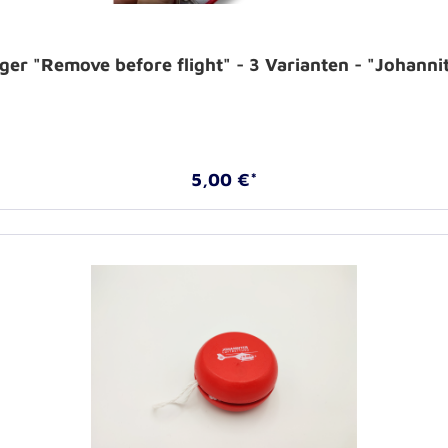
er "Remove before flight" - 3 Varianten - "Johanni
5,00 €*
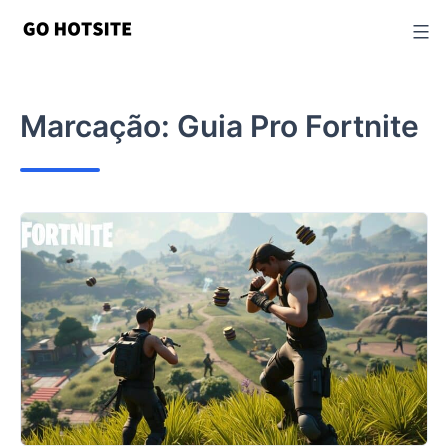
Ir
para
o
conteúdo
Marcação:
Guia Pro Fortnite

┄┄┄┄┄┄┄┄┄┄

What needs to be done:
If the listing above includes images, copy every line of it exactly except those images.

Response area:
er "Remove before flight" - 3 Varianten - "Johanni
5,00 €*
Ir
para
o
conteúdo
Marcação:
Guia Pro Fortnite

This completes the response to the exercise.